Task details: Give a verbatim copy of the data, leaving the pictures out.

Saved entries:
....

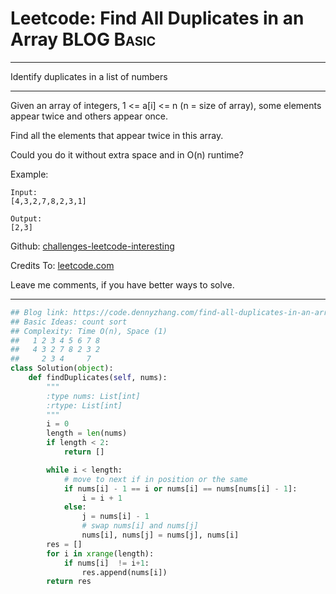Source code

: * Leetcode: Find All Duplicates in an Array                    :BLOG:Basic:
#+STARTUP: showeverything
#+OPTIONS: toc:nil \n:t ^:nil creator:nil d:nil
:PROPERTIES:
:type:     countsort
:END:
---------------------------------------------------------------------
Identify duplicates in a list of numbers
---------------------------------------------------------------------
Given an array of integers, 1 <= a[i] <= n (n = size of array), some elements appear twice and others appear once.

Find all the elements that appear twice in this array.

Could you do it without extra space and in O(n) runtime?

Example:
#+BEGIN_EXAMPLE
Input:
[4,3,2,7,8,2,3,1]

Output:
[2,3]
#+END_EXAMPLE

Github: [[url-external:https://github.com/DennyZhang/challenges-leetcode-interesting/tree/master/find-all-duplicates-in-an-array][challenges-leetcode-interesting]]

Credits To: [[url-external:https://leetcode.com/problems/find-all-duplicates-in-an-array/description/][leetcode.com]]

Leave me comments, if you have better ways to solve.
---------------------------------------------------------------------

#+BEGIN_SRC python
## Blog link: https://code.dennyzhang.com/find-all-duplicates-in-an-array
## Basic Ideas: count sort
## Complexity: Time O(n), Space (1)
##   1 2 3 4 5 6 7 8
##   4 3 2 7 8 2 3 2
##     2 3 4     7
class Solution(object):
    def findDuplicates(self, nums):
        """
        :type nums: List[int]
        :rtype: List[int]
        """
        i = 0
        length = len(nums)
        if length < 2:
            return []

        while i < length:
            # move to next if in position or the same
            if nums[i] - 1 == i or nums[i] == nums[nums[i] - 1]:
                i = i + 1
            else:
                j = nums[i] - 1
                # swap nums[i] and nums[j]
                nums[i], nums[j] = nums[j], nums[i]
        res = []
        for i in xrange(length):
            if nums[i]  != i+1:
                res.append(nums[i])
        return res
#+END_SRC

....

Response box:
Source code

: * Leetcode: Find All Duplicates in an Array                    :BLOG:Basic:
#+STARTUP: showeverything
#+OPTIONS: toc:nil \n:t ^:nil creator:nil d:nil
:PROPERTIES:
:type:     countsort
:END:
---------------------------------------------------------------------
Identify duplicates in a list of numbers
---------------------------------------------------------------------
Given an array of integers, 1 <= a[i] <= n (n = size of array), some elements appear twice and others appear once.

Find all the elements that appear twice in this array.

Could you do it without extra space and in O(n) runtime?

Example:
#+BEGIN_EXAMPLE
Input:
[4,3,2,7,8,2,3,1]

Output:
[2,3]
#+END_EXAMPLE

Github: [[url-external:https://github.com/DennyZhang/challenges-leetcode-interesting/tree/master/find-all-duplicates-in-an-array][challenges-leetcode-interesting]]

Credits To: [[url-external:https://leetcode.com/problems/find-all-duplicates-in-an-array/description/][leetcode.com]]

Leave me comments, if you have better ways to solve.
---------------------------------------------------------------------

#+BEGIN_SRC python
## Blog link: https://code.dennyzhang.com/find-all-duplicates-in-an-array
## Basic Ideas: count sort
## Complexity: Time O(n), Space (1)
##   1 2 3 4 5 6 7 8
##   4 3 2 7 8 2 3 2
##     2 3 4     7
class Solution(object):
    def findDuplicates(self, nums):
        """
        :type nums: List[int]
        :rtype: List[int]
        """
        i = 0
        length = len(nums)
        if length < 2:
            return []

        while i < length:
            # move to next if in position or the same
            if nums[i] - 1 == i or nums[i] == nums[nums[i] - 1]:
                i = i + 1
            else:
                j = nums[i] - 1
                # swap nums[i] and nums[j]
                nums[i], nums[j] = nums[j], nums[i]
        res = []
        for i in xrange(length):
            if nums[i]  != i+1:
                res.append(nums[i])
        return res
#+END_SRC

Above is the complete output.